Жальник — насыпной курганчик неведомых времен, находился поблизости. Когда-то он был разрыт, да ничего не нашли гробокопатели, кроме угольев да битых черепков. Однако разговоры, что лежит там золотой посуды сорок пудов и яхонтов полпуда, не утихали. Приписывали клад разбойнику Кудеяру, хотя кто таков Кудеяр, сказать уже никто не мог.

Злыдень привел Пахома не к самому жальнику, а малость в сторону, где возле старой грудницы никому не приходило в голову ворошить землю.

— Тут он.

— И глубоко зарыт? — спросил Пахом, оглядывая груду стащенного с окрестных полей камня.

— Как положено, три аршина.

— А это, часом, не могила?

— Нет, клад чистый. Ты еще радуйся, что он тут, а не под самой грудницей. Вот бы где помучиться пришлось — камни растаскивать!

— Тут крапивы полно!

— Я ее здесь не сеял, — сообщил злыдень. — А ты что, Пахом Авдеич, никак одетым копать вздумал?

— А как надо?

— Говорят, добрые люди за сокровищами голышом ходят.

— Прохожие увидеть могут!

— А ты думал, с чего такие вещи ночами делаются?

Куваротов поглядел на закатное солнце, на пустую дорогу, плюнул и принялся раздеваться.

— Исподнее тоже снимать?

— А как же! Ты на меня погляди: в чем мама родила, в том и бегаю.

— Так ведь крапива!

— Я тебя не неволю. Не хочешь — не копай.
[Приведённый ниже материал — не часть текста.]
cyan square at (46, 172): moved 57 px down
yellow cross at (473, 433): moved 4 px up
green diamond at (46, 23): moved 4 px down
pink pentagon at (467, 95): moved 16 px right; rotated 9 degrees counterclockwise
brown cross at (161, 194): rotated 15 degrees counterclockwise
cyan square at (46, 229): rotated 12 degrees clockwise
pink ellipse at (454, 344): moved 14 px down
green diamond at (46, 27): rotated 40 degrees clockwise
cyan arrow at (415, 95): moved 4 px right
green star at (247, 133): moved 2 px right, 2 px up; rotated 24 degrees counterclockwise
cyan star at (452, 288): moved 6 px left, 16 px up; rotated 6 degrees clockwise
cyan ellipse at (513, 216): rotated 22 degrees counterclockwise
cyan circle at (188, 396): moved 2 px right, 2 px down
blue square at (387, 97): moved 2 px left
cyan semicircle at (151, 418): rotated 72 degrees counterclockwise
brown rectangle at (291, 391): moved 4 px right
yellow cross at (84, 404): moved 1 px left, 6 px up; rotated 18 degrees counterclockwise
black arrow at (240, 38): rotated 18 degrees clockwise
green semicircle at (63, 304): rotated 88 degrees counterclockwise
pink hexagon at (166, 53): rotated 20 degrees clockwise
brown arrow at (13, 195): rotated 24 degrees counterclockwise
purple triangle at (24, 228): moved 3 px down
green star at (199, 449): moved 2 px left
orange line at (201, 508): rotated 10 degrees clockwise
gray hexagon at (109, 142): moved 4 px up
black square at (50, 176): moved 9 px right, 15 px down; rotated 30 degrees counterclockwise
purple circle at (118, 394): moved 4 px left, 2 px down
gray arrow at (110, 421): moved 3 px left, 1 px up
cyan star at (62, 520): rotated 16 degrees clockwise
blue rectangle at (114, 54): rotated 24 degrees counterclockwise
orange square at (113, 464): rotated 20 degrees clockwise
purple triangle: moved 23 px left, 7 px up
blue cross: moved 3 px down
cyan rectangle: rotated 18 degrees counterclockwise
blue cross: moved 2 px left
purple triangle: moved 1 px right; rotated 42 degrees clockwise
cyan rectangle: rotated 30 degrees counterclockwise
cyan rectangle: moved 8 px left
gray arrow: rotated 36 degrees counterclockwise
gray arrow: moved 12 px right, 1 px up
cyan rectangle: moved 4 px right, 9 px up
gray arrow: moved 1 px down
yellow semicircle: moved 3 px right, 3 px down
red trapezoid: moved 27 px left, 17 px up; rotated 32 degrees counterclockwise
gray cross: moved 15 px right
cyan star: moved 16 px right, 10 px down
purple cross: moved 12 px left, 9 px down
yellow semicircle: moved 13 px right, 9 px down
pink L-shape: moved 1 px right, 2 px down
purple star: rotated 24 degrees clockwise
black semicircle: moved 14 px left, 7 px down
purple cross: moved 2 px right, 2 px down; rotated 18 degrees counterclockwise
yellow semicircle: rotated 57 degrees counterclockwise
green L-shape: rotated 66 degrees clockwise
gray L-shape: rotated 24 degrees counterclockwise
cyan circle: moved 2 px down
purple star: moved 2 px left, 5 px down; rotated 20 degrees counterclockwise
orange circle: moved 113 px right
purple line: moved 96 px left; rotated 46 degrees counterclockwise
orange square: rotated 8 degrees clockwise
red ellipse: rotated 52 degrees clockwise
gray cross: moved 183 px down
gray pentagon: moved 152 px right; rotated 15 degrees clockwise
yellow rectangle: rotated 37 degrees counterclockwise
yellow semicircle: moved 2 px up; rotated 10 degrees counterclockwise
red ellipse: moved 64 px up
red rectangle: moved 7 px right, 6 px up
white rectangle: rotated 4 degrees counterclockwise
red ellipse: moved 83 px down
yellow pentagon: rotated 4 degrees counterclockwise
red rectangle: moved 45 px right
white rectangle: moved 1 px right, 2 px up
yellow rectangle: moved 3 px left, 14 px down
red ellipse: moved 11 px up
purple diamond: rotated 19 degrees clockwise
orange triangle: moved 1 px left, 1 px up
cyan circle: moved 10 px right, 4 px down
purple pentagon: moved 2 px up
Пахом Авдеич, чертыхаясь и постанывая, полез в крапиву. Белея телом, долго утаптывал указанное место, отбрасывал жгучие стебли лопатой. Злыдень, забравшись на верхушку грудницы, уселся на самом большом камне и осматривал окрестности.

— Копай спокойно, Пахом Авдеич! — призывал он. — На дороге никого.

Повертелся, умащиваясь поудобнее, пробормотал под нос:

— Надо же, как ловко придумалось: голым клад в крапиве искать… Уже и самому кажется, что так и должно быть.

— Что ты там бормочешь? — подал голос Куваротов.

— За дорогой слежу. Все тихо, никого нет.

— Что-то непохоже, чтобы здесь прежде копали. Земля плотная.